Transaction log and updates on large tables

  • ScottPletcher wrote:

    The data still has to be read -- how else would SQL know that the proposed new value was the same as the value in the table itself?

    It's the writes/dirty pages that get avoided.

    Yes, I understand that.   But I would expect the writes to increase the run time, and I didn't see any signs of that even at 200,000 rows being updated.    Thanks again.

    __________________________________________________

    Against stupidity the gods themselves contend in vain. -- Friedrich Schiller
    Stop, children, what's that sound? Everybody look what's going down. -- Stephen Stills

  • The Dixie Flatline wrote:

    ScottPletcher wrote:

    The data still has to be read -- how else would SQL know that the proposed new value was the same as the value in the table itself?

    It's the writes/dirty pages that get avoided.

    Yes, I understand that.   But I would expect the writes to increase the run time, and I didn't see any signs of that even at 200,000 rows being updated.    Thanks again.

    Don't forget, the physical writes are deferred, it's just the buffer(s) that initially get modified.  Since the buffers are in memory only, natch, I wouldn't expect that to take much time.  It's the flush to disk that will consume the time.  That's my best guess at least.

    SQL DBA,SQL Server MVP(07, 08, 09) A socialist is someone who will give you the shirt off *someone else's* back.

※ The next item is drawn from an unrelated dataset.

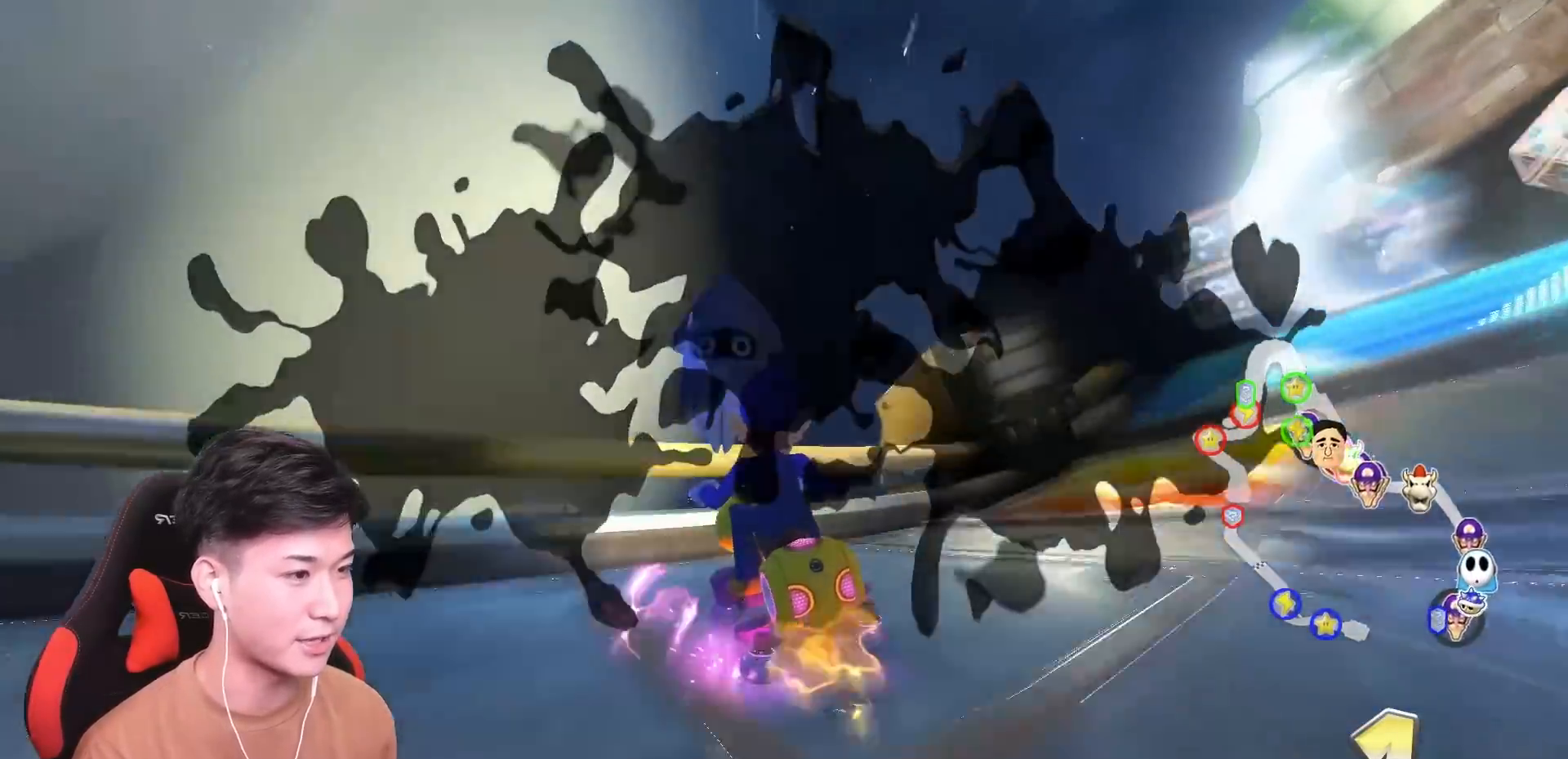
{"buttons": ["A", "R1"], "left_stick": "right"}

  • The Dixie Flatline wrote:

    Paul is certainly a worthwhile authority.   I will study his article later.   I did notice this quote, which was emphasized:

    A clustered table will always produce full logging and dirty buffer pages if (any part of) the clustering key is updated.

    But I also notice that his article didn't cover the use case I created above.    He only tested setting a column to a constant, or setting a column to itself.    It probably holds true in the case of setting a column to the value of a column from a source table, but I will use his methodology to check.

    Thanks.   🙂

    My guess, and this is purely a guess, is that SQL compares the value after it has converted it to its physical storage format.  This would allow SQL to do a purely binary compare, which I presume would be the fastest -- and most accurate?! -- comparison method.

    SQL DBA,SQL Server MVP(07, 08, 09) A socialist is someone who will give you the shirt off *someone else's* back.

  • ScottPletcher wrote:

    The Dixie Flatline wrote:

    Paul is certainly a worthwhile authority.   I will study his article later.   I did notice this quote, which was emphasized:

    A clustered table will always produce full logging and dirty buffer pages if (any part of) the clustering key is updated.

    But I also notice that his article didn't cover the use case I created above.    He only tested setting a column to a constant, or setting a column to itself.    It probably holds true in the case of setting a column to the value of a column from a source table, but I will use his methodology to check.

    Thanks.   🙂

    My thinking, and this is purely a guess, is that SQL compares the value after it has converted it to its physical storage format.  This would allow SQL to do a purely binary compare, which I presume would be the fastest -- and most accurate?! -- comparison method.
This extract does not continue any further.